A tecnologia digital, através da introdução de um novo tipo de comunicação: a linguagem binária, está transformando a vida biológica num tipo de extensão ou componente dos sistemas cognitivos em rede. A linguagem binária é uma criação do intelecto humano, como tantas outras. Sua peculiaridade reside na abertura para a comunicação entre artefatos – coisas ou objetos – capazes de transmitir dados sobre o meio para outras máquinas dotadas de sistemas de armazenamento e processamento de dados.
No contexto dessa transformação tecnológica se estabelece um valor de troca para a vida, ou seja, o viver se tornou uma espécie de mercadoria. Uma indicação desse fenômeno se expressa na luta por curtidas no ambiente das redes sociais: o que fazemos circula em textos, imagens e vídeos numa espécie de mercado de valor da experiência existencial.

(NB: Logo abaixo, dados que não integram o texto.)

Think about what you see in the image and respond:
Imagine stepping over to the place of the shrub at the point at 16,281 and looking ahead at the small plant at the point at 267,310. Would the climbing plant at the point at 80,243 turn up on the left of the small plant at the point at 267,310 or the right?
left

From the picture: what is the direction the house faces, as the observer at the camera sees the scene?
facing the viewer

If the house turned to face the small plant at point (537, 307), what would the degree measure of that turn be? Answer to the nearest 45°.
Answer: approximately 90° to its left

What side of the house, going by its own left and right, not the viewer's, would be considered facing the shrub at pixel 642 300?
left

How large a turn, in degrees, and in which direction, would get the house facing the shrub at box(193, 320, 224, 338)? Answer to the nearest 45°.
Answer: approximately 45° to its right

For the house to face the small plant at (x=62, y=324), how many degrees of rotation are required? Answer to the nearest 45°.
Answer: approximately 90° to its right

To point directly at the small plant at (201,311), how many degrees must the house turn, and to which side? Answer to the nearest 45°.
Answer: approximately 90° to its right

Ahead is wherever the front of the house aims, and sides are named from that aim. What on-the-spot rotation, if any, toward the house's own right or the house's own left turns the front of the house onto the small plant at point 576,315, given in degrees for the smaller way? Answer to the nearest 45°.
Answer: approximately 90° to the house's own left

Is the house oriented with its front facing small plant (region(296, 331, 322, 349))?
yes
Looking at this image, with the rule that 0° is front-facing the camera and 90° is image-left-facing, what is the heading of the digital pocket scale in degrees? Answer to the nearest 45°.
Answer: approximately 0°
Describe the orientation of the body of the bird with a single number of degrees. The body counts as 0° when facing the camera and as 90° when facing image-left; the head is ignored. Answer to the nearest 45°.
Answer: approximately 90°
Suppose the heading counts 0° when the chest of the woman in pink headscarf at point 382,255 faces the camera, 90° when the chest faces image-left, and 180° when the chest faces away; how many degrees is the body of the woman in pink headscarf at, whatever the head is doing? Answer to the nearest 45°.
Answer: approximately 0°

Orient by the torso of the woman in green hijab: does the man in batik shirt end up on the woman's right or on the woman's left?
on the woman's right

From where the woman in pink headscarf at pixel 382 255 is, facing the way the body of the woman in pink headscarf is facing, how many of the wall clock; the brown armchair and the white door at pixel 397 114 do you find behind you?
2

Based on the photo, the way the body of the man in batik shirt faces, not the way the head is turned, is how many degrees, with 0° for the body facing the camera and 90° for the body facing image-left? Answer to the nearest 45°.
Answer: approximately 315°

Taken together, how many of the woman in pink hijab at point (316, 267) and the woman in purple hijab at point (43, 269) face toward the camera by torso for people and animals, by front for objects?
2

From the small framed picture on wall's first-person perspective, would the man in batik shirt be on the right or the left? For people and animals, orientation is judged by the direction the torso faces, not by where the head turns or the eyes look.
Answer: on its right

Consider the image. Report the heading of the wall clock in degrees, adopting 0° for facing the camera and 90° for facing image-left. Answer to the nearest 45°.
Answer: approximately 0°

Esse incentivo na produção e difusão de informações sobre si mesmo, para obter uma espécie de validação existencial, na forma de curtidas, envolvimento ou visibilidade, nos leva a ceder gratuitamente as informações que produzimos no ato de viver nossa vida. Essa informação entregue em troca de nossa expectativa de agregar valor a nossa existência vai gerar riqueza para aqueles que detém os bancos de dados e a capacidade de processamento da informação.

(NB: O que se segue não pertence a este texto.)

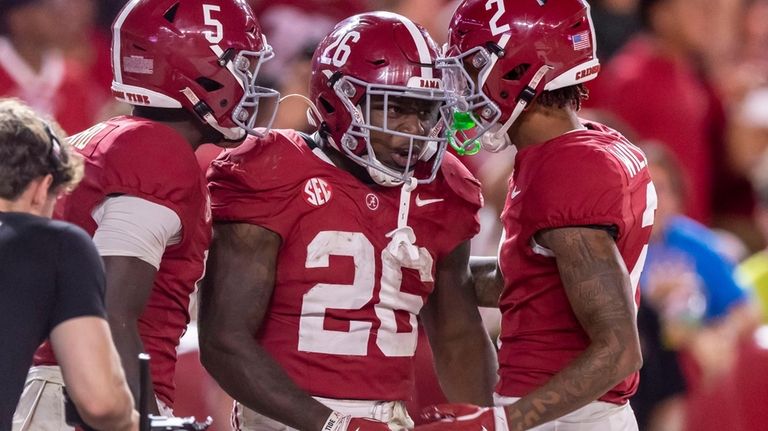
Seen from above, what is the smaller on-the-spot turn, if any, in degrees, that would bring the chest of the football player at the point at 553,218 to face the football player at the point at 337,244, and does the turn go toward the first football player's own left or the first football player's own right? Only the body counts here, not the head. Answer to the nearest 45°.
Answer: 0° — they already face them

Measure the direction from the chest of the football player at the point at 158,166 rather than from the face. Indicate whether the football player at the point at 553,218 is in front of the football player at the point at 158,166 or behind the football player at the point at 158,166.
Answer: in front

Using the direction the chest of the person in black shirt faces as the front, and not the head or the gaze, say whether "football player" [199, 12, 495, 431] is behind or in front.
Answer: in front

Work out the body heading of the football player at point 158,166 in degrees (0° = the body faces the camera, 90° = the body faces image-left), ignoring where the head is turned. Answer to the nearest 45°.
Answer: approximately 270°

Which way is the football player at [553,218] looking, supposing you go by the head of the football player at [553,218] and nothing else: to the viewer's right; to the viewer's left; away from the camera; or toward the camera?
to the viewer's left

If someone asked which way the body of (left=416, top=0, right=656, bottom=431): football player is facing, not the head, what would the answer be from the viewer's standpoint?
to the viewer's left

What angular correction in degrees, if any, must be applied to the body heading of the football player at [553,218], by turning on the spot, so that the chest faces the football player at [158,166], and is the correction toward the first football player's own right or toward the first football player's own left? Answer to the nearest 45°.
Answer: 0° — they already face them

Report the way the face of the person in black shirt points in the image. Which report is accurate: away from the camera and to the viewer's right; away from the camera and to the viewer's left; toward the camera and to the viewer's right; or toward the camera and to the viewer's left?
away from the camera and to the viewer's right

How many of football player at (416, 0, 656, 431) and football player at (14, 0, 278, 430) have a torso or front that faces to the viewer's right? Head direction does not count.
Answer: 1
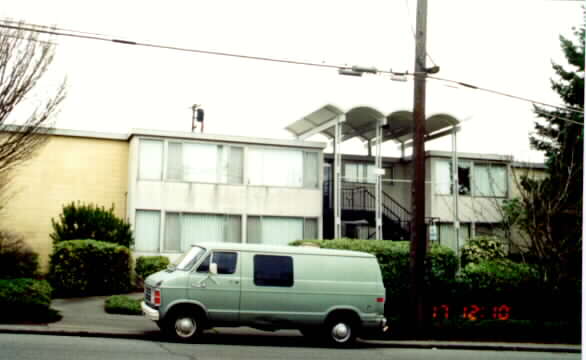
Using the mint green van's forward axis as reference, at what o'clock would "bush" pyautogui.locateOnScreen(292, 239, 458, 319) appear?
The bush is roughly at 4 o'clock from the mint green van.

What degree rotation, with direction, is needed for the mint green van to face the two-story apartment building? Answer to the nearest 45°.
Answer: approximately 90° to its right

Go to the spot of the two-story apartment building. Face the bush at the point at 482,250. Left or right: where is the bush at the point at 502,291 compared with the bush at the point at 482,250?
right

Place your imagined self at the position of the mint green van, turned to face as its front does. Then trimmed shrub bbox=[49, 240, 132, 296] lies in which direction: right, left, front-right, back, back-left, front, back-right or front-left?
front-right

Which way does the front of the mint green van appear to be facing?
to the viewer's left

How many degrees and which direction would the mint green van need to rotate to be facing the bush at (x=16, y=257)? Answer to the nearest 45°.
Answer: approximately 45° to its right

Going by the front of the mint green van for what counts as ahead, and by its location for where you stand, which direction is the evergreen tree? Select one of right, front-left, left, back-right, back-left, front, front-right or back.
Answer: back-right

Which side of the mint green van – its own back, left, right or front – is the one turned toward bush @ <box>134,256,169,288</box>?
right

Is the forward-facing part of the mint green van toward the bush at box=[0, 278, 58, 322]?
yes

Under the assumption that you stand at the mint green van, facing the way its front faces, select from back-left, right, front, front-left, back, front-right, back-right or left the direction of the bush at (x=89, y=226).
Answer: front-right
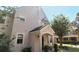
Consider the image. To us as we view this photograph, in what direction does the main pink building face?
facing the viewer and to the right of the viewer

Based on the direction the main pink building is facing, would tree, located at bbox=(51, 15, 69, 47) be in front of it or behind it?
in front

Assim, uma vez que toda a atividade humana gera informação para armazenamento em gigantescos bancos de dados, temos a criação de uma fonte de recursos. Não significa que esse recurso venha a destituir os antigos, como os minérios e as fontes de energia, e sim que uma nova forma de produção de valor se soma as que conhecemos.
O trabalho remunerado diz respeito a oito horas de um total de 24 horas de produção de valor, se considerarmos que sonhos e pesadelos podem ser reelaborados como fontes de produção de sentido ou conteúdo. Estamos de fato sempre trabalhando ou então deveremos encontrar outro nome para definir a produção.

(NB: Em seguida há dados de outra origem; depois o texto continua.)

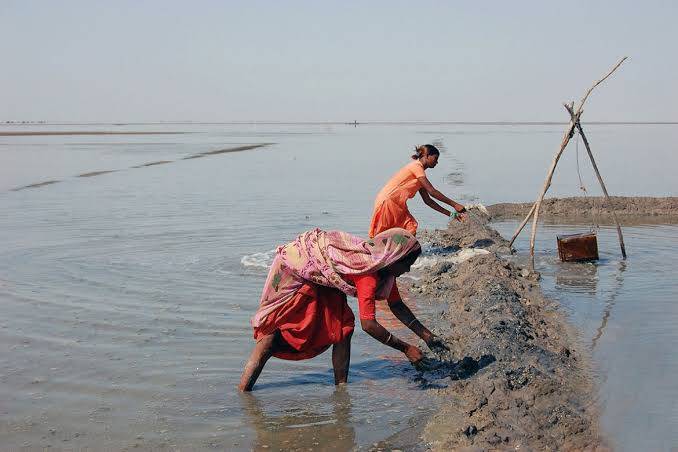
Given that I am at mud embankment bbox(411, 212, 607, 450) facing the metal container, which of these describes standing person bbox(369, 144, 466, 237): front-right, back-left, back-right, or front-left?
front-left

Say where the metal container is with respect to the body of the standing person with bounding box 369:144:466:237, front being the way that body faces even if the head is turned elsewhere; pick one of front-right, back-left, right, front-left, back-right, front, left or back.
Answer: front-left

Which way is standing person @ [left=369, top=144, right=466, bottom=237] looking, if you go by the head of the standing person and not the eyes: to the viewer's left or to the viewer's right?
to the viewer's right

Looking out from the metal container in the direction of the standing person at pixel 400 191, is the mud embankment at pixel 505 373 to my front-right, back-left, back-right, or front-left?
front-left

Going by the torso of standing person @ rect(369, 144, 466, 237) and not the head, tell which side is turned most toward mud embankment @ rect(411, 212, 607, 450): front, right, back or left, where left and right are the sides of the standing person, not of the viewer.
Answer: right

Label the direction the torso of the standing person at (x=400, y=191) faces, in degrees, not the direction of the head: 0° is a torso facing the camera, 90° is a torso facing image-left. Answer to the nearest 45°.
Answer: approximately 270°

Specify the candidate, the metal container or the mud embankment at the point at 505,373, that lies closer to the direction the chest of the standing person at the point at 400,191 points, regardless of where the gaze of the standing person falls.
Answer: the metal container
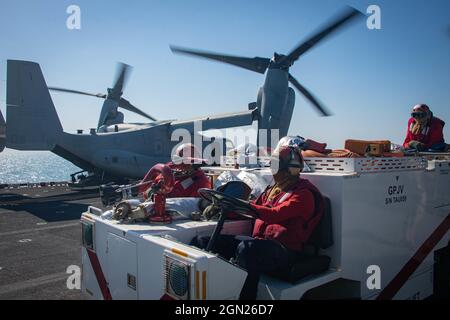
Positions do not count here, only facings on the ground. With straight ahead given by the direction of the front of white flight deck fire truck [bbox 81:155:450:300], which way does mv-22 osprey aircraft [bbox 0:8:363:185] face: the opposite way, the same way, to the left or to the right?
the opposite way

Porque quando em horário “livre”, nos divertindo ou fazendo compras, estamos mais propriamente consumindo, produzindo e compartilhando informações. Seja usando o cartão de crédito ou gerando “conteúdo” para as redes sociais, nunca o bios cognitivo humano deixa de estar produzindo mercadoria, valor de troca e de consumo, mesmo que sua própria vida esteja sendo mercantilizada.
O processamento desse manancial de dados que se acumula continuamente pode ser comparado a mineração. Dela se pode extrair predições para o direcionamento do comportamento dos indivíduos e das massas humanas. Essa é uma das razões para se dizer que o dado está se tornando o ativo mais importante desse novo tipo de capitalismo.
Como esse processo de (in)discernimento entre trabalho, descanso ou recreação é disruptivo, a sociedade inteira vive uma espécie de esquizofrenia coletiva. Deleuze e Guattari foram precisos em seus diagnósticos das transformações do capitalismo global.
De certo modo, no momento, somos todos esquizofrênicos tentando tratar nossa esquizofrenia. A grande questão é se a melhor alternativa não seria aprender a sobreviver a essa condição, para então, superá-la.
Afinal, o que não nos destruir irá nos fortalecer.
Por Sérgio Aragaki
Marco:
Como sempre, boas reflexões, boas cutucadas, bons incômodos.
Aquela velha questão: as máquinas nos servem ou nós somos delas servos? Talvez ambas as coisas. E cada vez mais servis, nessa sociedade desenfreada do consumo, da superexploração, da negação do humano.
E por isso resistimos e reexistimos. Continuamos na Luta. Luta pela diminuição de iniquidades. Luta pela vida.